Despite its staggering capabilities, Titan’s fate is sealed. Currently it’s only the fifth fastest in the world: for Bland’s users, that’s not fast enough. Already ORNL is building a new machine, Summit, next door. Expected to reach up to 200 petaflops, it will probably be the world’s next top supercomputer. From the moment Summit switches on, Titan will be obsolete. ‘We’ll have an overlap of maybe six months to a year,’ he estimates. ‘Once we do that, it’ll be turned off and it’ll get scrapped.’
Scrap a $100 million machine? Bland nods. ‘In the same way that your six-year-old laptop wouldn’t get re-used, that even a school wouldn’t take it for free … this morning we were already having a meeting planning for the machine that will replace Summit.’
You have to move fast when you’re in the lead.
At the nanoscale
Computing isn’t the only area where things move fast and ORNL wants to stay in the lead. ‘ORNL has cutting-edge microscopes that do things you can’t do anywhere else right now,’ says Hans Christen, the director of the Center for Nanophase Materials Sciences at ORNL. ‘The newest ORNL addition is a Nion instrument that is a monochromated scanning transmission electron microscope. That gives us an energy resolution of about 10meV – we’re in the same ranges a neutron can probe.’ This makes it possible to measure heat variations in a circuit at the nanoscale, ‘the lowest point at which the concept of temperature makes sense’.

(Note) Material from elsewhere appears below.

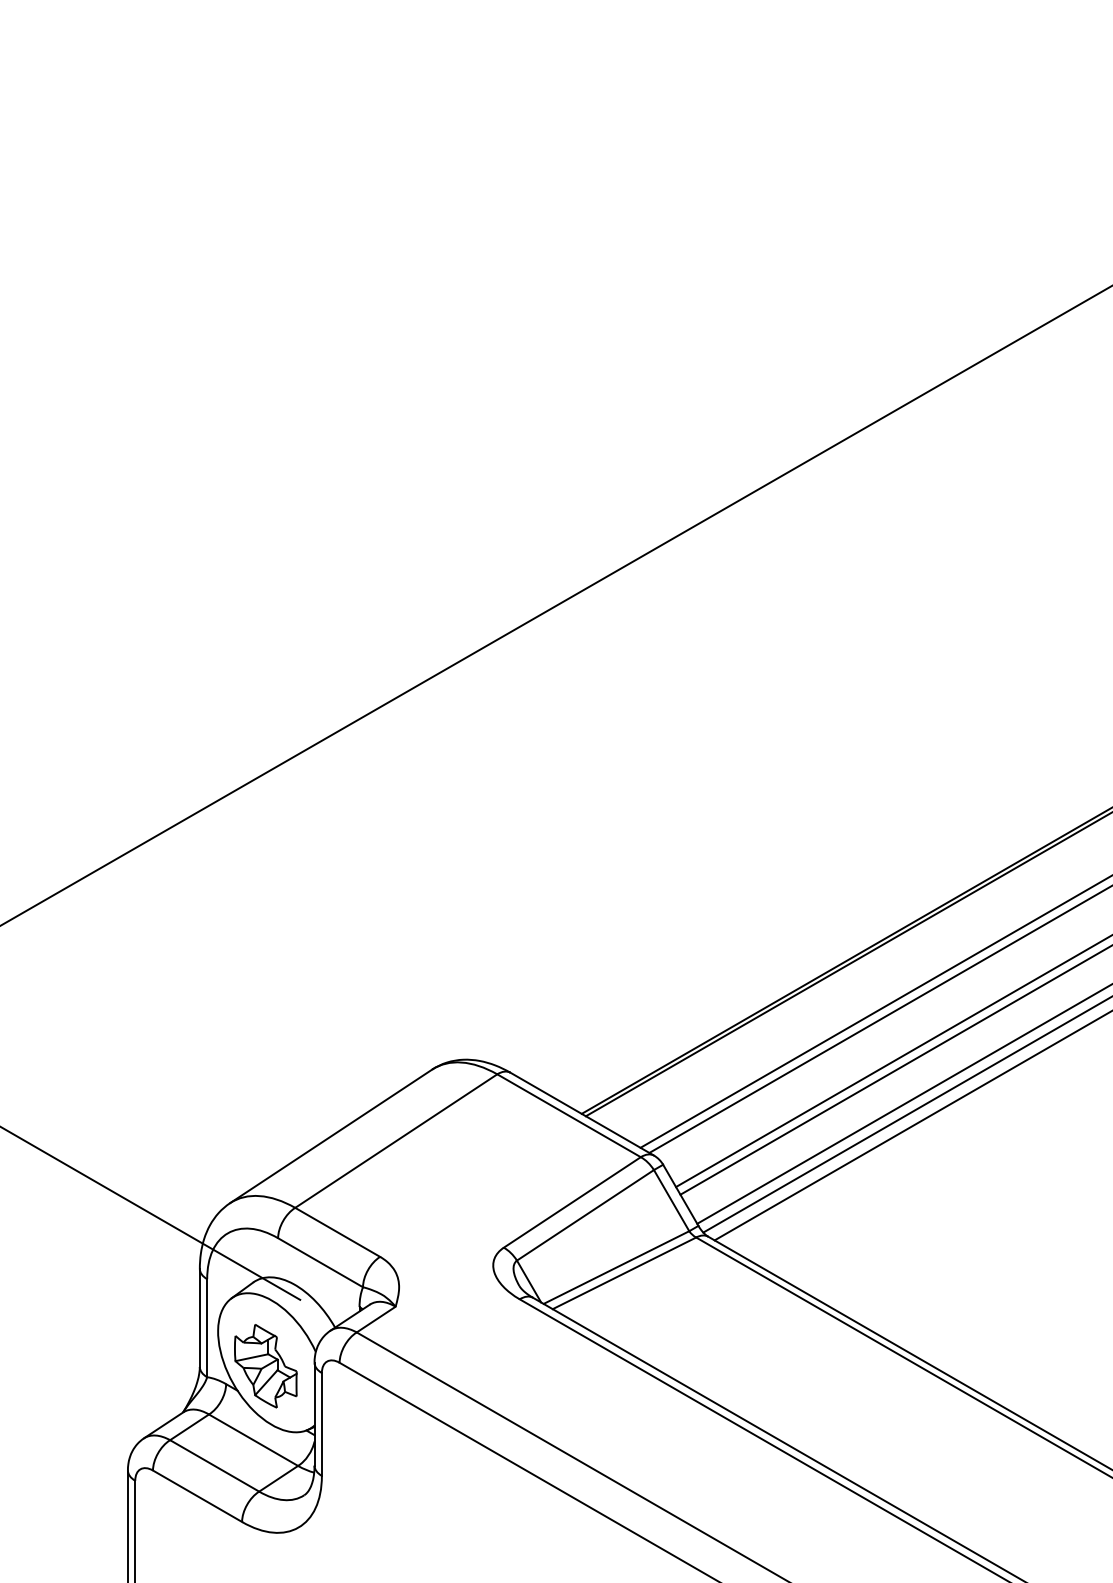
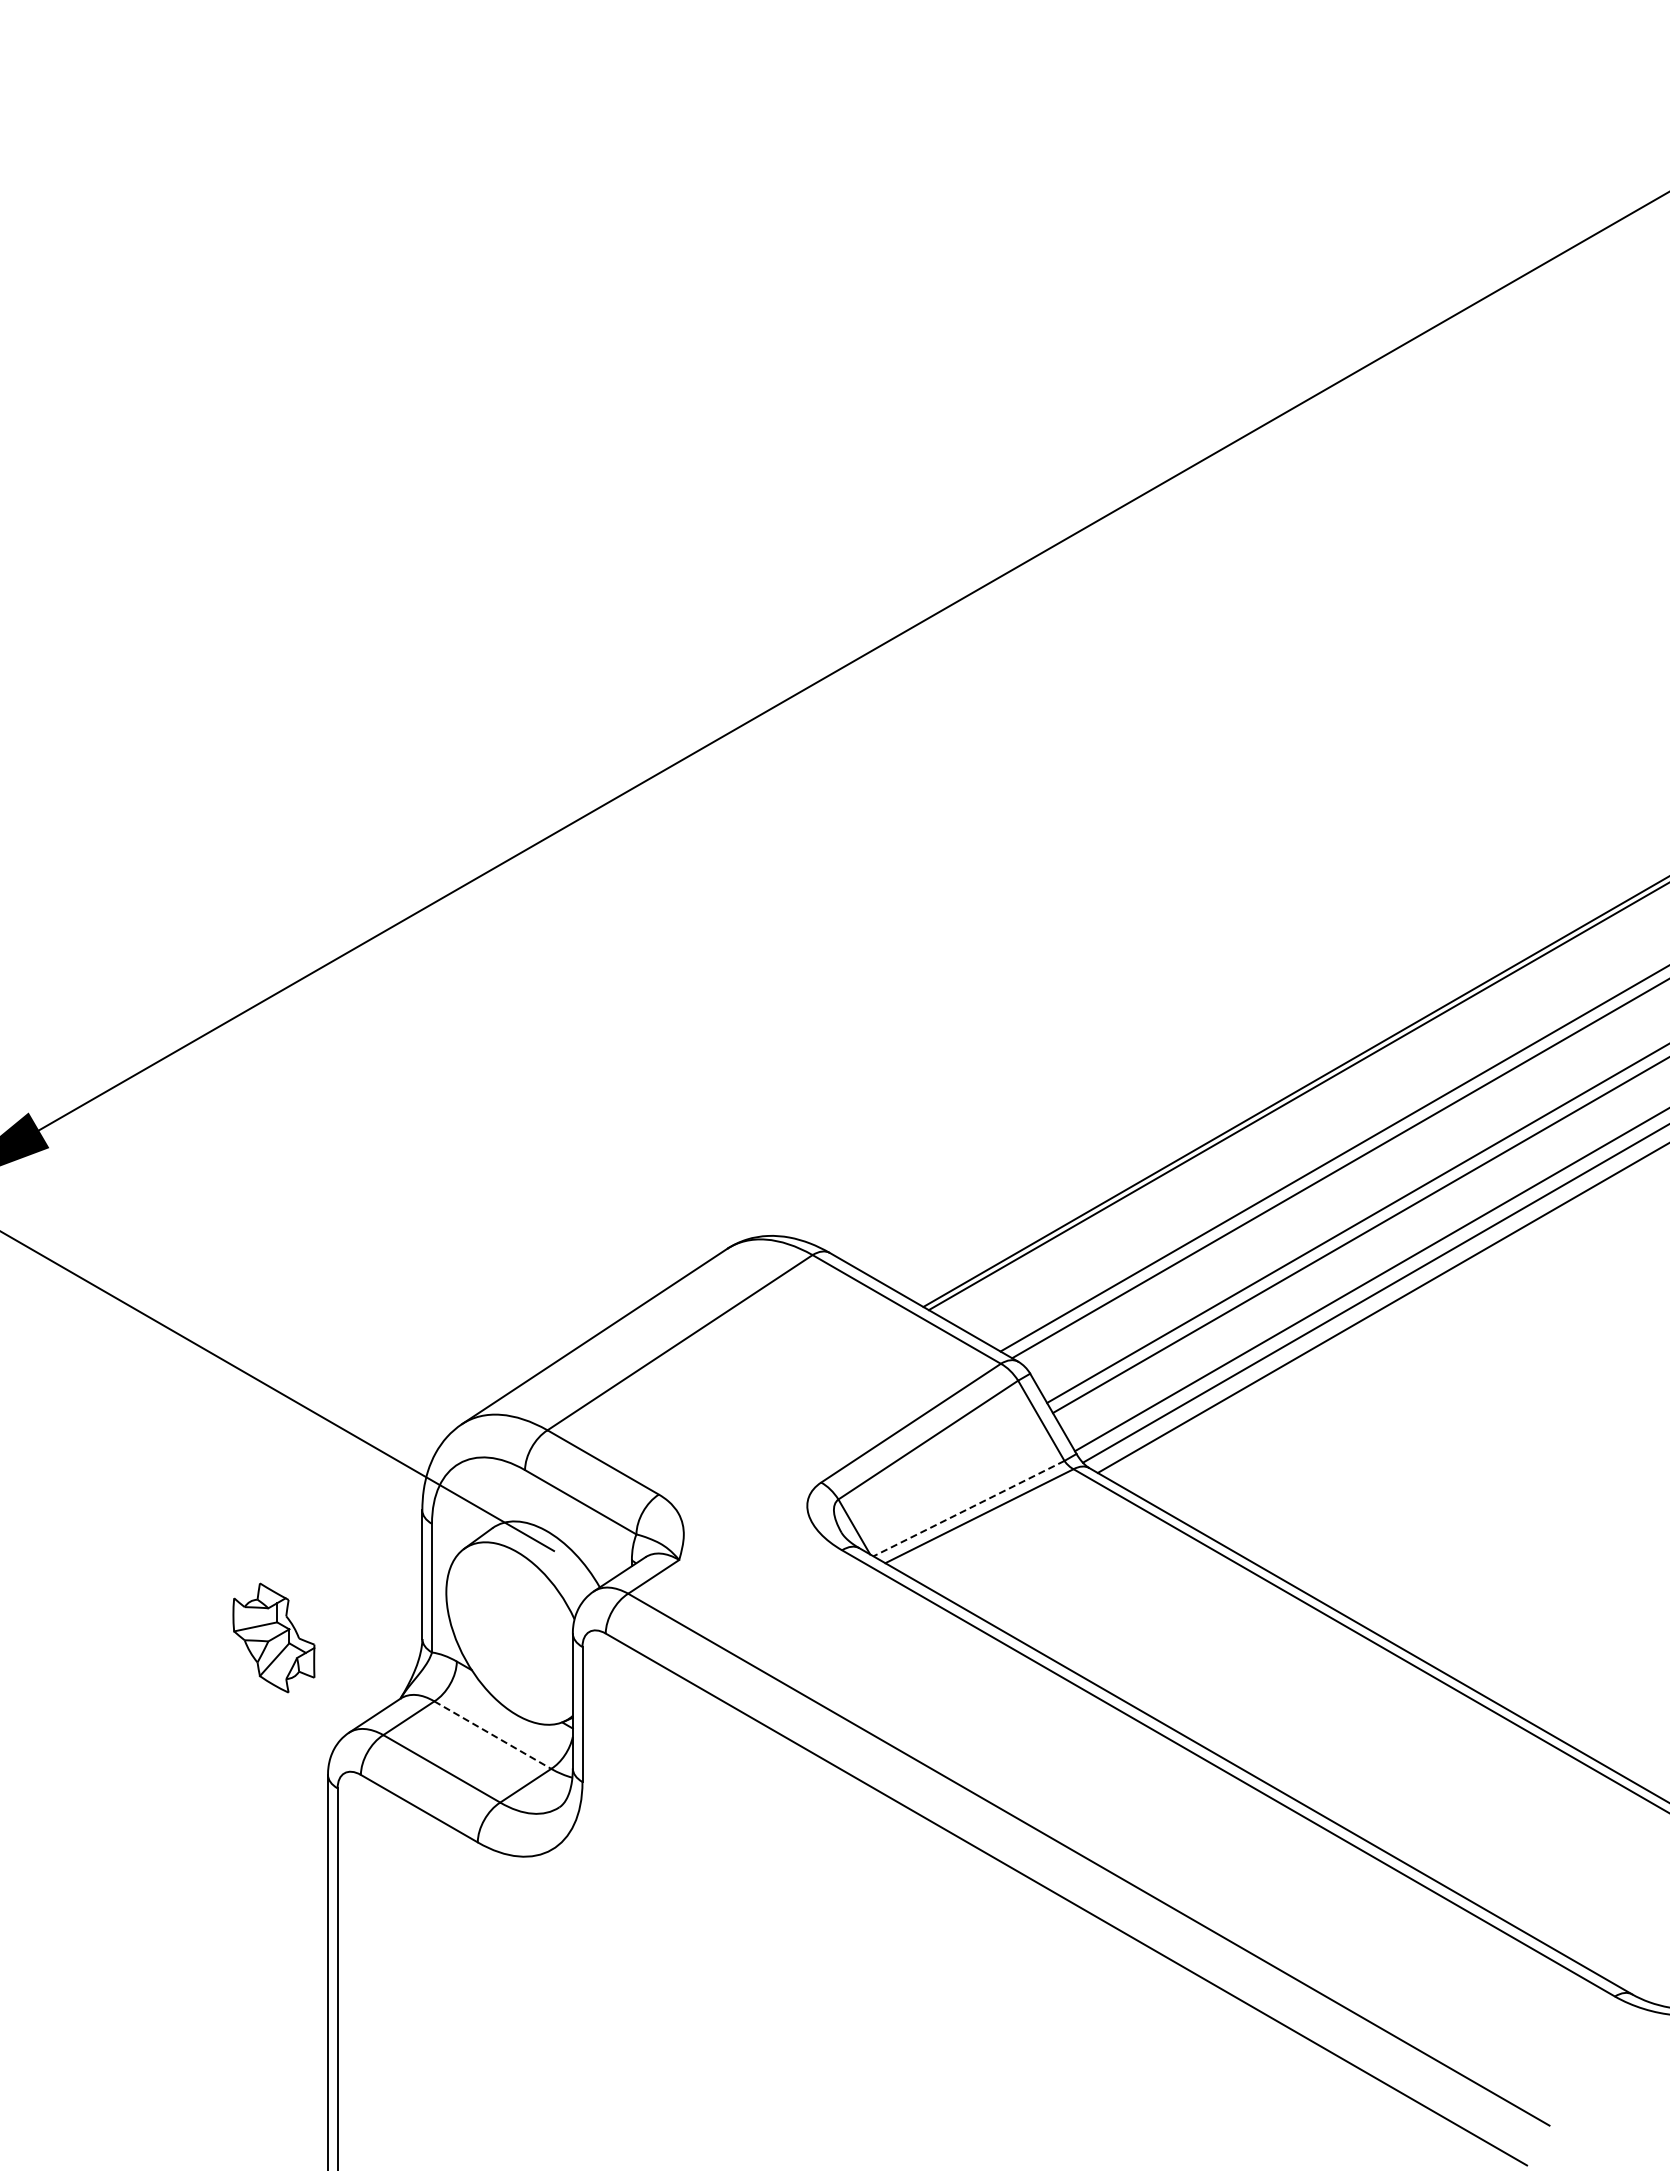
line: (616, 1267) -> (968, 1508), solid -> dashed
part: (265, 1365) -> (273, 1637), moved
line: (254, 1440) -> (493, 1735), solid -> dashed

The centre led by Christen is another leadership facility: users come here when they can’t do something on their own. In another example of using electron microscopes, he shows how shining an electron beam at the interface between crystalline and amorphous regions in silicon allows the amorphous material to crystallise. The beam can be used to write your name. ‘That’s just the boring part,’ Christen shrugs. Changing the structure allows you to encapsulate at the nanoscale, or drill a hole through graphene. ‘We’re turning microscopy around and using it as a tool to manipulate materials.’
The tour is yet another example of how ORNL is science’s answer to Willy Wonka’s chocolate factory. There’s a helium ion microscope – without using electrons, this interacts with a much smaller area of the sample surface, leading to even higher resolutions than scanning electron microscopes. ‘There are only about 10 of them in the world,’ Christen explains. ‘It’s the highest spatial resolution chemical imaging that you can do.’ In the next room they are building 3D nanostructures out of pure gold, which could one day be used for molecular machines, electrode channels, and even 3D cages to trap individual cells for biology. In the next, copper nanoparticles are being deposited on carbon spikes, used in the electrochemical catalysis of carbon dioxide to produce ethanol directly. With yields of 63%, it’s potentially a major waste-to-fuel breakthrough.

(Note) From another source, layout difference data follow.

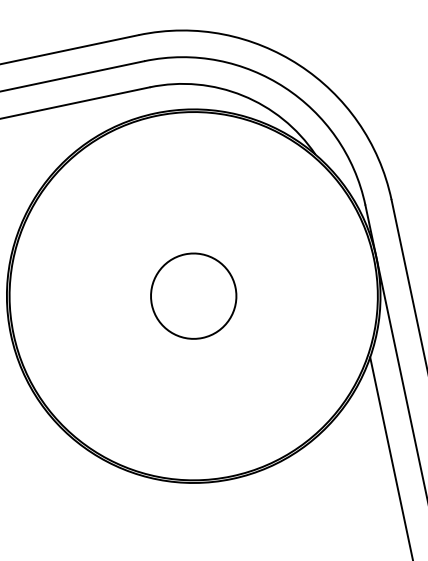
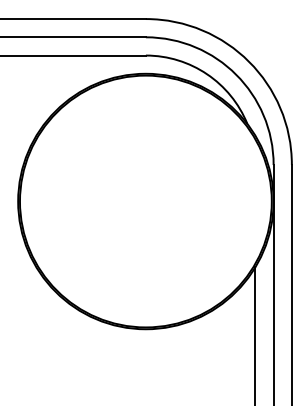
circle: (193, 296) -> (145, 201), removed

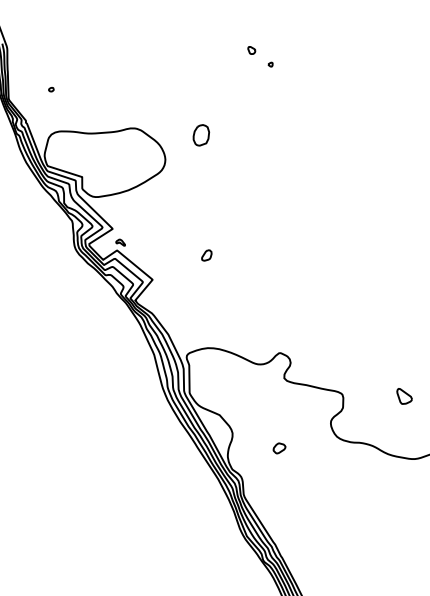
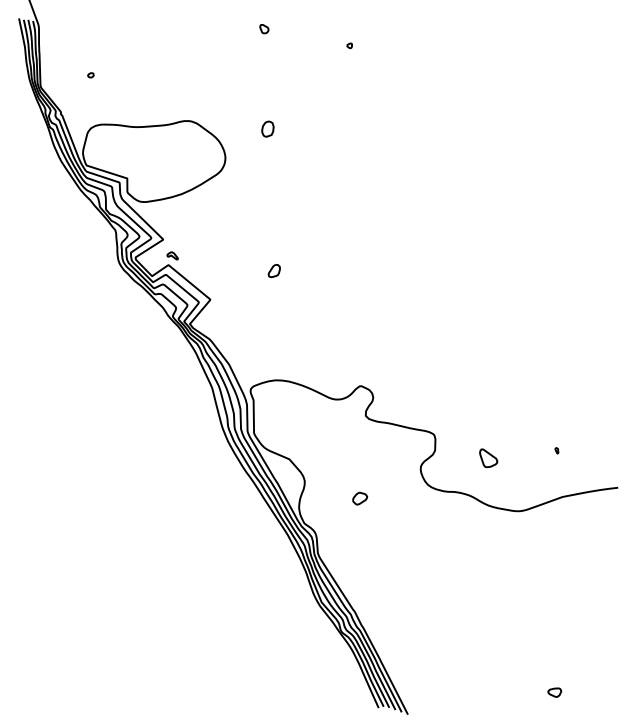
part: (251, 50) -> (264, 29), moved
part: (201, 134) -> (267, 128), size x0.62
part: (404, 396) -> (488, 458), moved

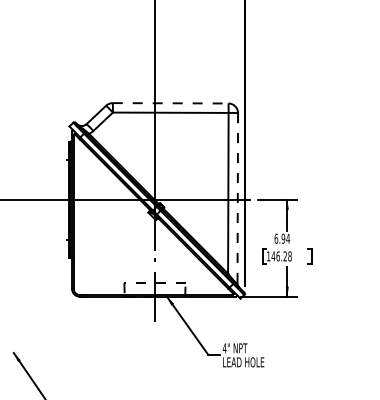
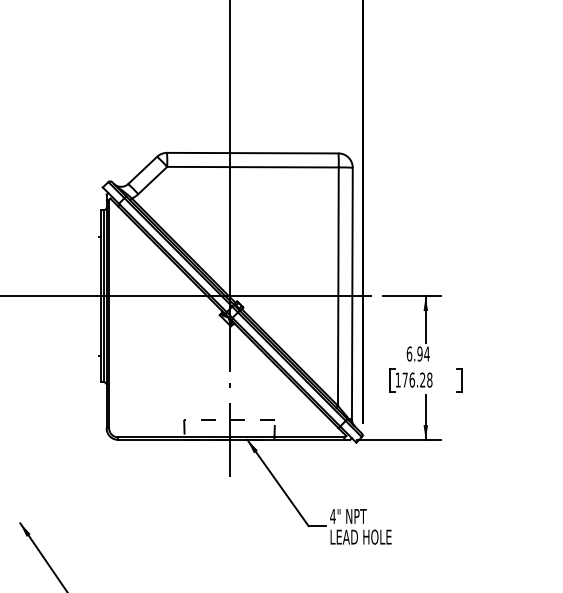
line: (170, 103) -> (252, 153), dashed -> solid
line: (237, 197) -> (351, 292), dashed -> solid
text: (273, 256) -> (405, 380), 146.28 -> 176.28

The nanoscale world moves quickly. And, like everything else at ORNL in the past 75 years, the focus is on leading, not keeping pace. ‘It’s a constant race, right? We have small things that become obsolete just as soon as they’re here,’ Christen says. ‘If we do nothing, we’d still have something that’s better than most universities today but we’d not long remain the leaders in the field.’
Christen smiles, summing up the laboratory’s mantra. ‘We create the instruments that do something no other instrument can. That’s what works. So that’s what we do.’